The Fort Hills oilsands project remains Teck Resources’ (TSX: TCK.B; NYSE: TCK) main growth project, Andrew Golding, the company’s senior vice-president of corporate development, said during the 2014 Global Metals, Mining and Steel Conference in May.
“Mined oilsands are right in the ‘sweet spot’ for Teck for a number of reasons. Our strategy is to be a diversified mining company, and oilsands are a great addition to our product portfolio,” he said. (Teck’s current portfolio focuses on metallurgical coal, zinc and copper.)
Fort Hills is in Alberta’s Athabasca region, 90 km north of Fort McMurray. Teck, which owns 20% of the project, describes it as “one of the best undeveloped oilsands mining assets in the region.”
Golding added that the province is a “tremendous place” to invest in, and that the project complements the company’s strategy of working in low-risk jurisdictions.
Fort Hills, operated by 40.8% owner Suncor Energy (TSX: SU; NYSE: SU), will be developed as an open-pit truck-and-shovel mine. Total E&P Canada Ltd., a subsidiary of Total (NYSE: TOT), owns the remaining 39.2%.
The project is set to process 110 million tonnes of oilsands a year. This works out to 180,000 barrels of bitumen per day at full production. Teck’s share of output is 36,000 barrels of bitumen per day, or 13 million barrels a year.
Suncor estimates that first production could start as early as the fourth quarter of 2017. Once online, the project should ramp up to 90% of its full capacity within a year.
The total reserves falling under the company’s 20% working interest are 608 million barrels of bitumen. Fort Hills also has a contingent resource of 26 million barrels associated with Teck’s interest.
“It is a truly world-class resource, providing for an exceptionally long life of 50 years or more,” Golding said.

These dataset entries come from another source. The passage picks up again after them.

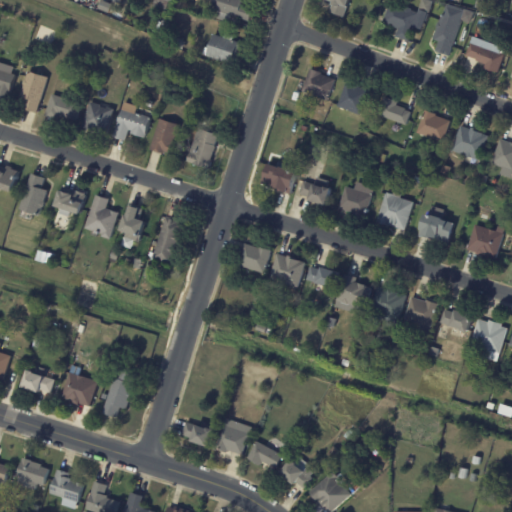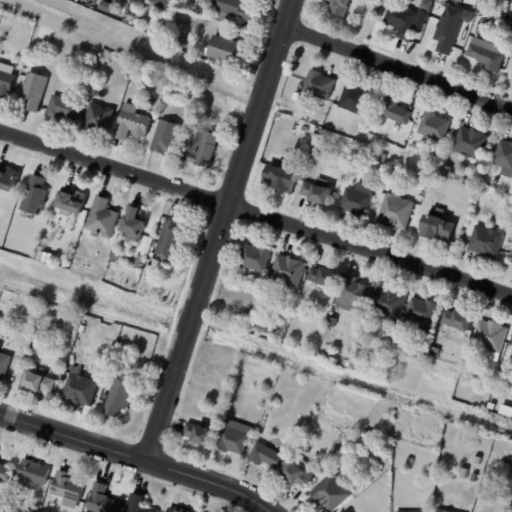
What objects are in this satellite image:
building: (511, 1)
road: (49, 4)
building: (162, 4)
building: (338, 7)
building: (341, 7)
building: (428, 7)
building: (232, 10)
building: (234, 10)
road: (40, 12)
building: (0, 16)
building: (403, 20)
building: (404, 22)
building: (449, 28)
building: (452, 28)
building: (179, 44)
building: (220, 49)
building: (225, 49)
road: (161, 52)
building: (485, 54)
building: (487, 56)
road: (398, 68)
building: (5, 81)
building: (317, 85)
building: (6, 86)
building: (318, 86)
building: (31, 92)
building: (35, 92)
building: (127, 98)
building: (353, 99)
building: (354, 100)
building: (62, 109)
building: (64, 110)
building: (393, 111)
building: (395, 112)
building: (96, 119)
building: (99, 120)
building: (130, 123)
building: (133, 126)
building: (432, 127)
building: (434, 127)
building: (303, 128)
building: (353, 136)
building: (163, 137)
building: (165, 138)
building: (469, 143)
building: (299, 144)
building: (471, 144)
building: (201, 148)
building: (205, 151)
building: (503, 158)
building: (504, 158)
building: (383, 159)
building: (278, 178)
building: (8, 179)
building: (9, 179)
building: (282, 179)
building: (418, 181)
building: (315, 191)
building: (318, 193)
building: (33, 196)
building: (36, 197)
building: (355, 200)
building: (358, 200)
building: (70, 201)
building: (74, 203)
building: (394, 210)
road: (256, 211)
building: (396, 211)
building: (101, 218)
building: (104, 219)
building: (132, 224)
building: (435, 226)
building: (134, 227)
building: (437, 227)
road: (218, 231)
building: (167, 239)
building: (485, 241)
building: (72, 242)
building: (170, 242)
building: (487, 242)
building: (116, 257)
building: (253, 258)
building: (257, 258)
building: (133, 260)
building: (286, 271)
building: (288, 271)
building: (150, 272)
park: (510, 275)
building: (321, 277)
building: (325, 278)
building: (354, 295)
building: (351, 296)
building: (388, 302)
building: (30, 303)
building: (391, 303)
building: (421, 314)
building: (423, 314)
building: (76, 318)
building: (455, 320)
building: (459, 321)
building: (334, 322)
building: (262, 328)
building: (81, 330)
building: (457, 333)
building: (491, 338)
building: (488, 339)
building: (510, 341)
building: (37, 344)
building: (511, 344)
road: (253, 351)
building: (436, 352)
building: (3, 365)
building: (4, 365)
building: (38, 383)
building: (38, 383)
building: (78, 390)
building: (81, 390)
building: (119, 392)
building: (121, 393)
building: (104, 397)
building: (493, 407)
building: (197, 434)
building: (200, 434)
building: (234, 437)
building: (236, 438)
building: (333, 452)
building: (265, 457)
building: (267, 457)
road: (135, 459)
building: (410, 461)
building: (3, 472)
building: (35, 472)
building: (298, 473)
building: (300, 473)
building: (4, 475)
building: (31, 475)
building: (453, 477)
building: (473, 477)
building: (65, 489)
building: (68, 489)
building: (356, 489)
building: (330, 493)
building: (333, 493)
building: (100, 500)
building: (104, 500)
building: (134, 504)
building: (137, 504)
building: (34, 508)
building: (178, 509)
building: (176, 510)
building: (438, 510)
building: (442, 511)
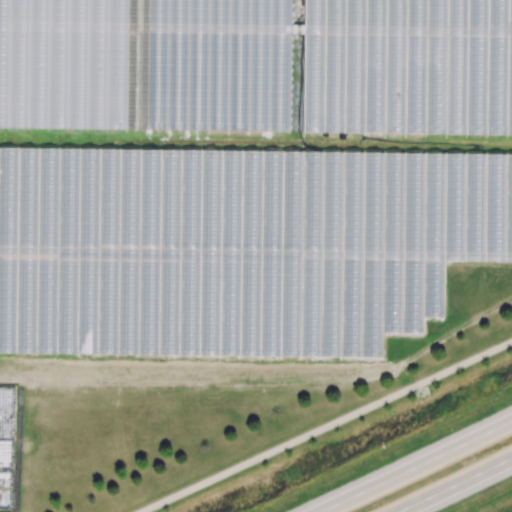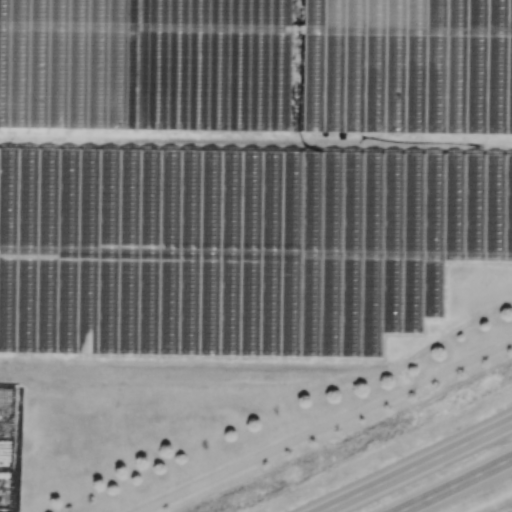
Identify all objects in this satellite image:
building: (56, 64)
building: (51, 277)
road: (466, 365)
road: (283, 449)
road: (418, 467)
road: (456, 485)
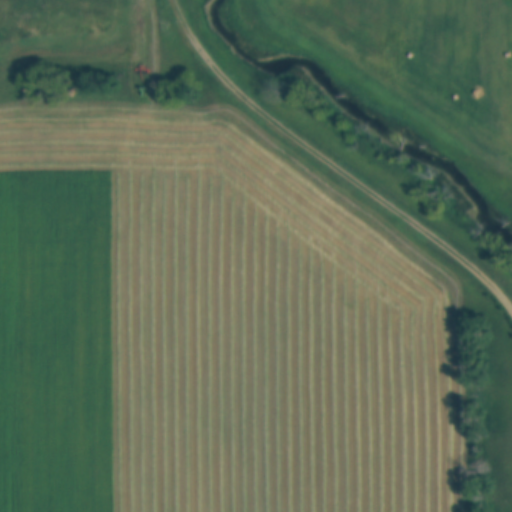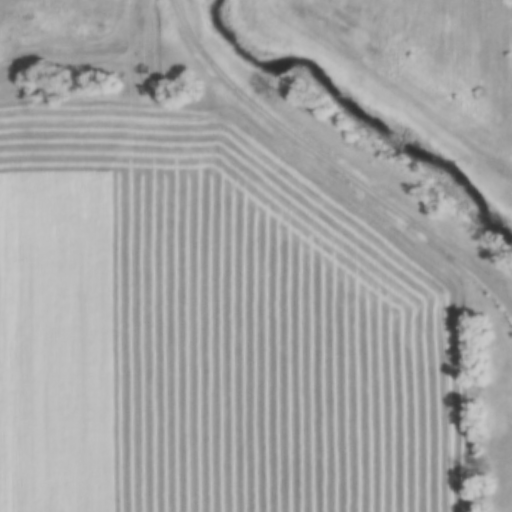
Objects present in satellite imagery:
road: (331, 161)
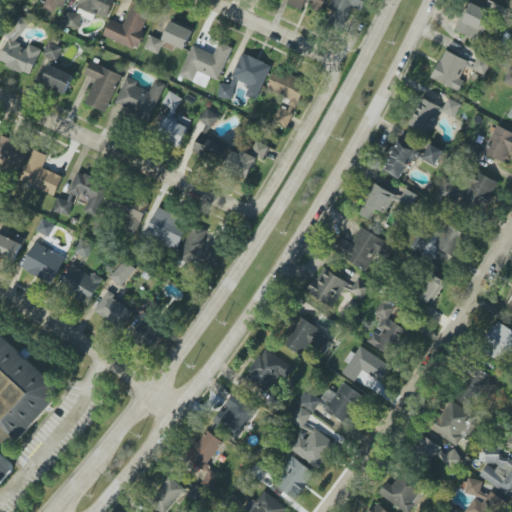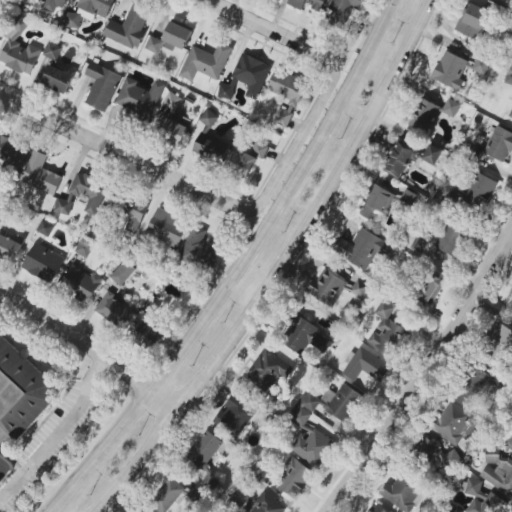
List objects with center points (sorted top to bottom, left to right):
building: (307, 4)
building: (53, 6)
building: (97, 8)
building: (344, 9)
building: (73, 20)
building: (472, 20)
building: (130, 26)
building: (171, 38)
road: (309, 47)
building: (19, 49)
building: (53, 52)
building: (481, 65)
building: (450, 70)
building: (247, 77)
building: (508, 77)
building: (57, 80)
building: (101, 86)
building: (287, 94)
building: (139, 97)
building: (451, 107)
building: (510, 114)
building: (424, 115)
building: (209, 118)
building: (174, 129)
building: (499, 144)
building: (210, 148)
building: (11, 152)
building: (433, 154)
building: (246, 159)
building: (399, 159)
building: (40, 174)
road: (163, 174)
building: (89, 191)
building: (447, 191)
building: (481, 191)
building: (385, 200)
building: (62, 207)
building: (133, 215)
building: (45, 228)
building: (167, 228)
building: (450, 238)
building: (196, 247)
building: (9, 248)
building: (84, 248)
building: (360, 248)
building: (43, 263)
road: (278, 267)
road: (238, 268)
building: (123, 273)
building: (82, 281)
building: (327, 287)
building: (430, 288)
building: (360, 289)
building: (510, 301)
building: (114, 310)
building: (149, 327)
building: (387, 330)
building: (305, 337)
building: (499, 343)
road: (90, 348)
building: (365, 365)
building: (268, 369)
road: (426, 377)
building: (473, 387)
building: (21, 391)
building: (235, 415)
building: (323, 421)
building: (455, 423)
road: (57, 432)
building: (509, 442)
building: (439, 454)
building: (205, 457)
building: (4, 466)
building: (497, 470)
building: (294, 478)
building: (403, 491)
building: (196, 493)
building: (167, 495)
building: (481, 498)
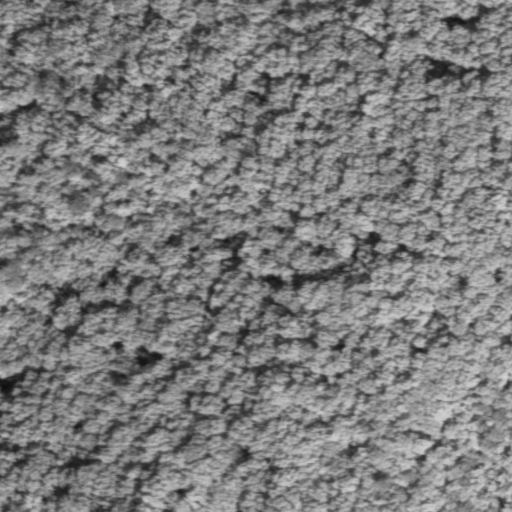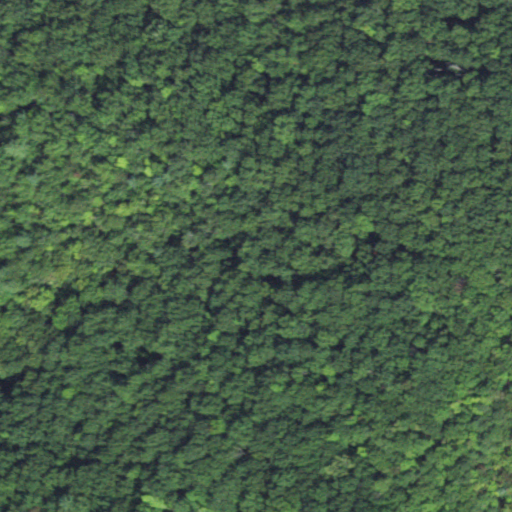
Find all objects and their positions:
road: (483, 199)
road: (257, 248)
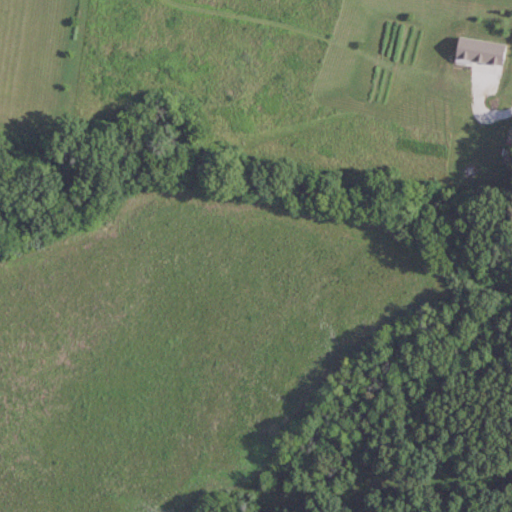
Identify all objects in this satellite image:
road: (478, 114)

Since Fort Hills was green-lighted for development six months ago, many investors highlighted execution risk as their main concern, Golding noted.
However, Teck believes that risk will be minimized due to Fort Hills’ disciplined execution plan and Suncor’s proven track record of bringing projects online, and within budget.
“Particularly notable is that the management team is scheduling the development around a balanced manpower profile to avoid the inefficiencies and costs associated with having temporary peaks in the workforce,” Golding said.
Suncor forecasts total spending of $3.2 billion on the project this year, putting Teck’s share at $850 million, including its earn-in commitments. In the first quarter of 2014, Teck had spent $114 million at Fort Hills.
From 2014 to 2017, Teck expects to invest US$3 billion in the project.